Error message: NET::ERR_CERT_AUTHORITY_INVALID

Common Name (CN)

www.absorpingbrain.org

Organization (O)

VAL-U-PRO

Organizational Unit (OU)

Tech

Issued By

Common Name (CN)

www.absorpingbrain.org

Organization (O)

VAL-U-PRO

Organizational Unit (OU)

Tech

Validity Period

Issued On

Saturday, November 16, 2019 at 4:36:36 PM

Expires On

Sunday, November 15, 2020 at 4:36:36 PM

Hi @skidambi75

your domain is invisible, only timeouts - https://check-your-website.server-daten.de/?q=absorpingbrain.org

Your ip is now correct. But I don’t see the certificate.

Is your Apache running?

There is a new certificate:

Issuer not before not after Domain names LE-Duplicate next LE
Let’s Encrypt Authority X3 2019-11-26 2020-02-24 absorpingbrain.org, www.absorpingbrain.org - 2 entries

so you should have one.

certbot certificates
apachectl -S

Thanks for getting back to me. We had some maintenance work last night, and should have the assigned server for this domain up and running soon. However, prior to that, I was getting an error, which I had shared in the last message.
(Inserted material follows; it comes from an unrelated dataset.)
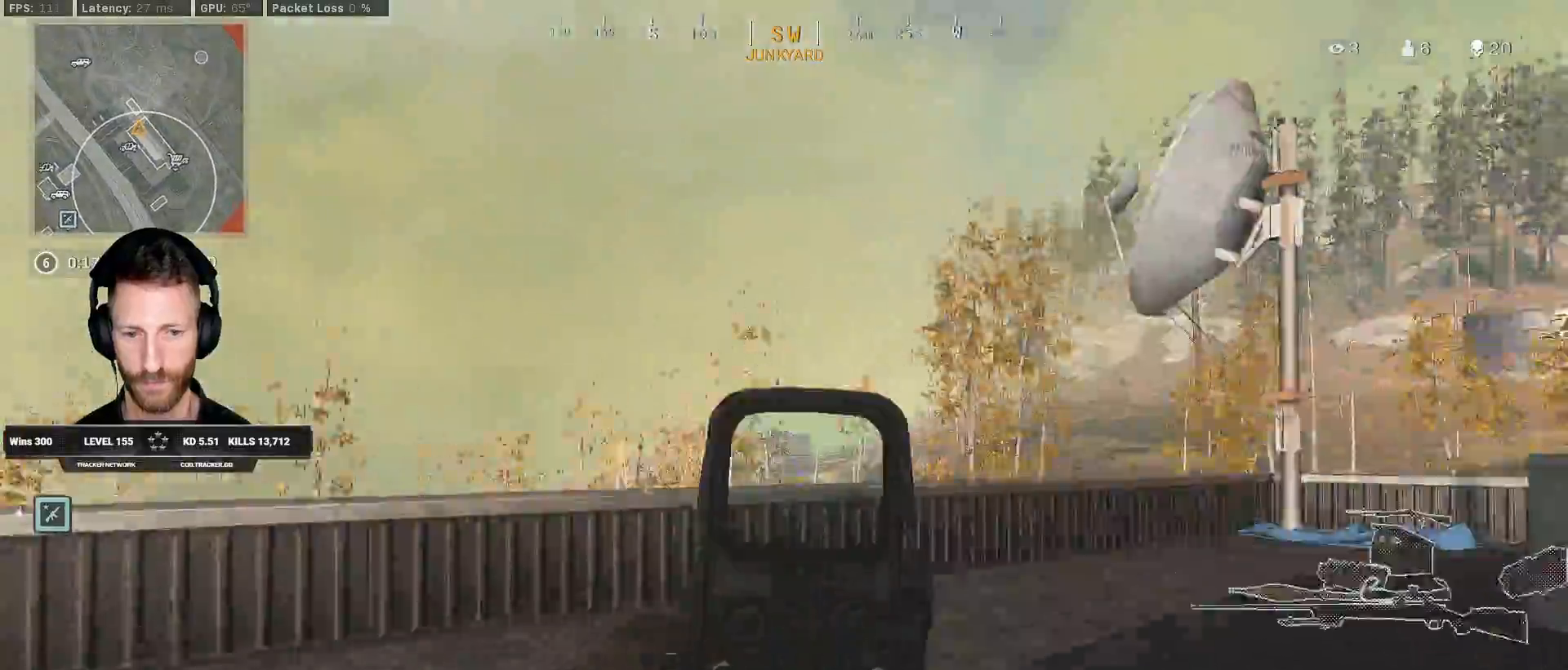
{"keys": ["ctrl", "d"], "mouse": ["right"], "events": [[283, "a", "up"], [317, "d", "down"], [350, "s", "up"]]}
Yes, after the initial hiccup which led to my first message to your team a week or so ago, I reinstalled the apache and it started working fine until I started having issues last evening.
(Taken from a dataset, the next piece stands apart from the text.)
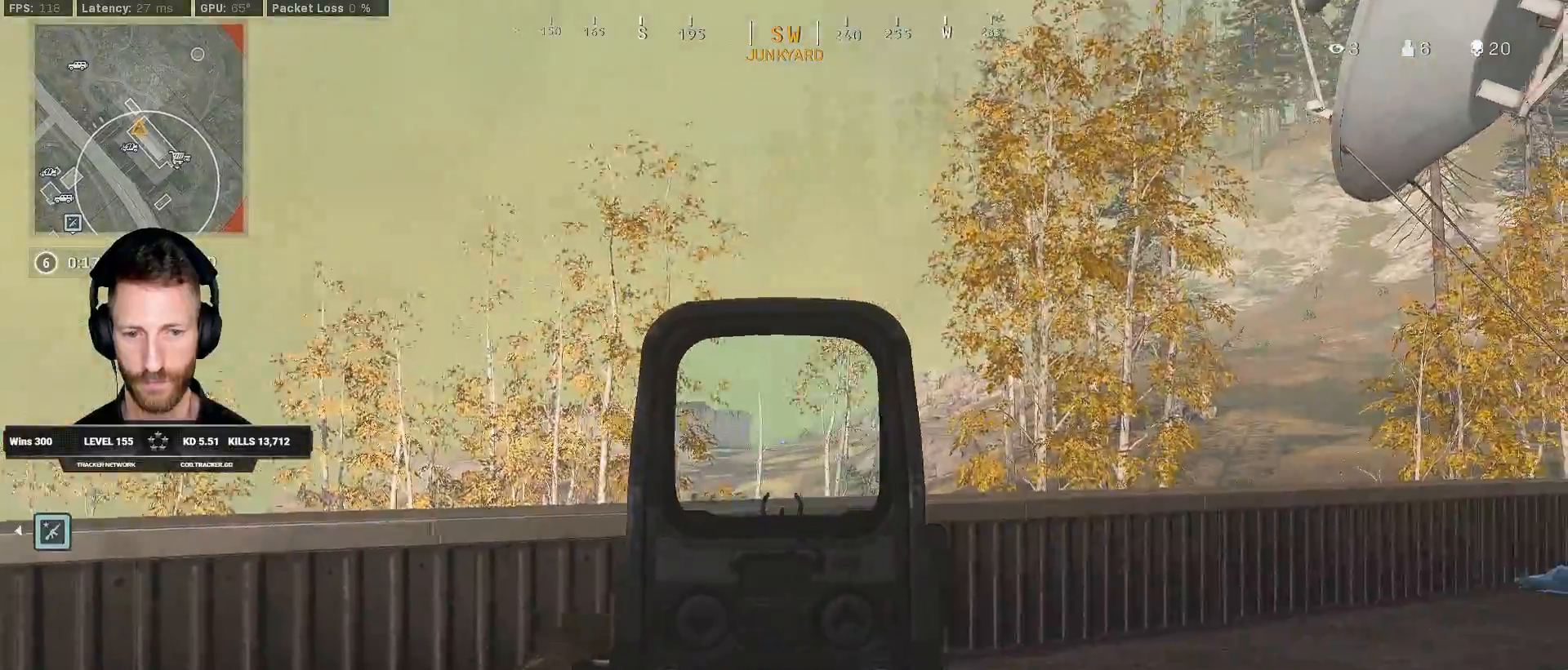
{"keys": ["a", "ctrl"], "mouse": ["right"], "events": [[167, "d", "up"], [183, "a", "down"]]}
Here is a screenshot of a functioning padlock prior to the current issue.

From my perspective, https://absorpingbrain.org/ and https://www.absorpingbrain.org/ are currently using a valid Let’s Encrypt certificate issued on November 26.
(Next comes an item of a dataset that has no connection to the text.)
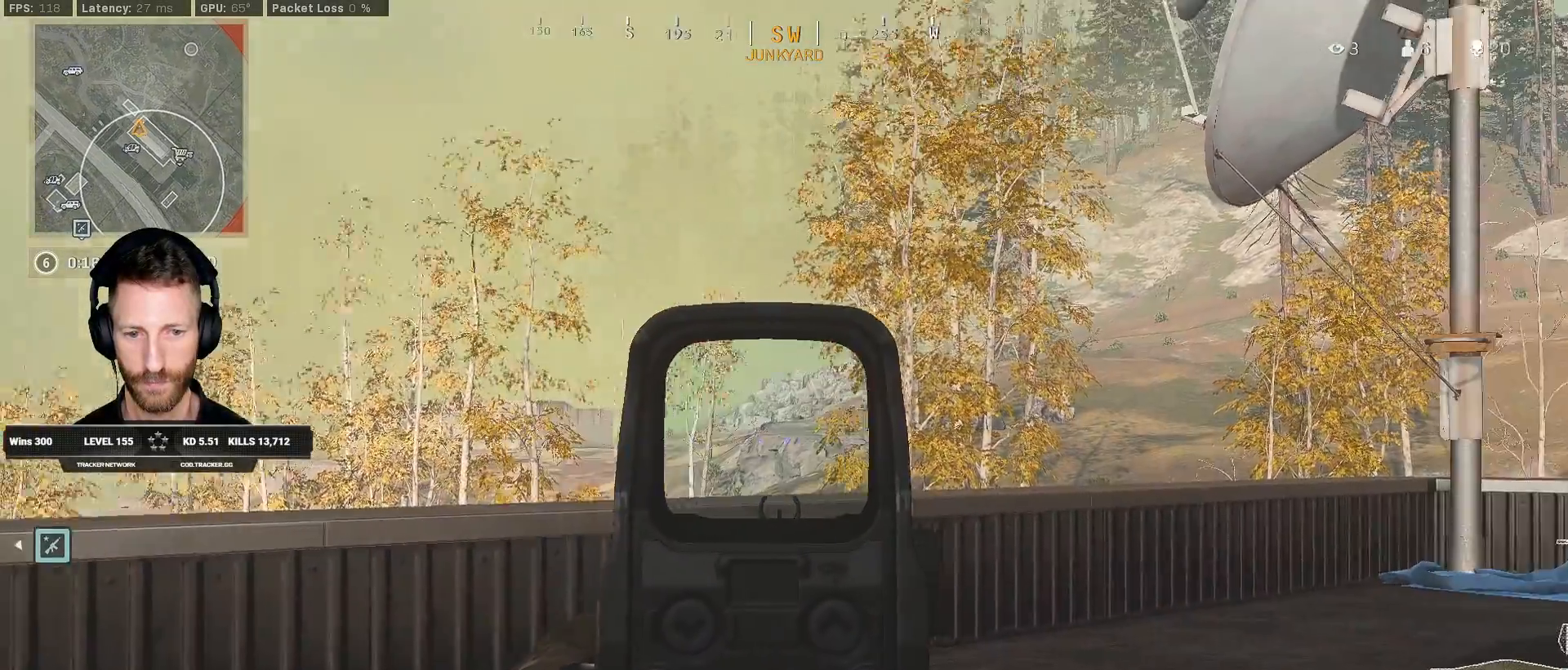
{"keys": ["ctrl", "d"], "mouse": ["right"], "events": [[117, "a", "up"], [150, "d", "down"]]}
The “VAL-U-PRO” certificate in your post was not issued by Let’s Encrypt. There’s no record of it in public Certificate Transparency logs, so it’s most likely not from any publicly trusted CA.

Are you still experiencing issues?

Do you know who or what “VAL-U-PRO” is? Is that your company? The operator of the networks at issue? Some kind of security software?

Do you have a certificate like that installed on your server? Or other servers?

It seems likely that the connections aren’t going where they’re supposed to. Maybe antivirus or other local ‘security’ software is intercepting them (badly). Or corporate network monitoring systems are doing so (again, badly). Or perhaps a NAT or port forwarding issue or a DNS or hosts file misconfiguration mean that the clients are connecting to the wrong server.

1 Like

Matt:

The “error message” image that I had shared in one of the earlier messages pertained to absorpingbrain.org. I am not sure where “val-u-pro” ssl discussion came from.

The val-u-pro site that also belongs to us uses the ssl offered by the hosting provider. Whereas, absorpingbrain.org is currently hosted within our server that we built recently and utilized letsencrypt. We had issues with this certificate that led us to this communication. While we were waiting for your team’s response, we also cleaned the settings from our end and restarted the server that took care of the issue.

Now, we are seeing the padlock on chrome browser after the restart of the server, and also added it to the whitelist in Firefox, which enabled padlock for Firefox as well.

Thanks for getting back to me.

Best,

Srikanth.

From post #14:

That is our organization name. It has nothing to do with the issue that we faced. As you know, it is one of the common fields included part of setting up a new certificate.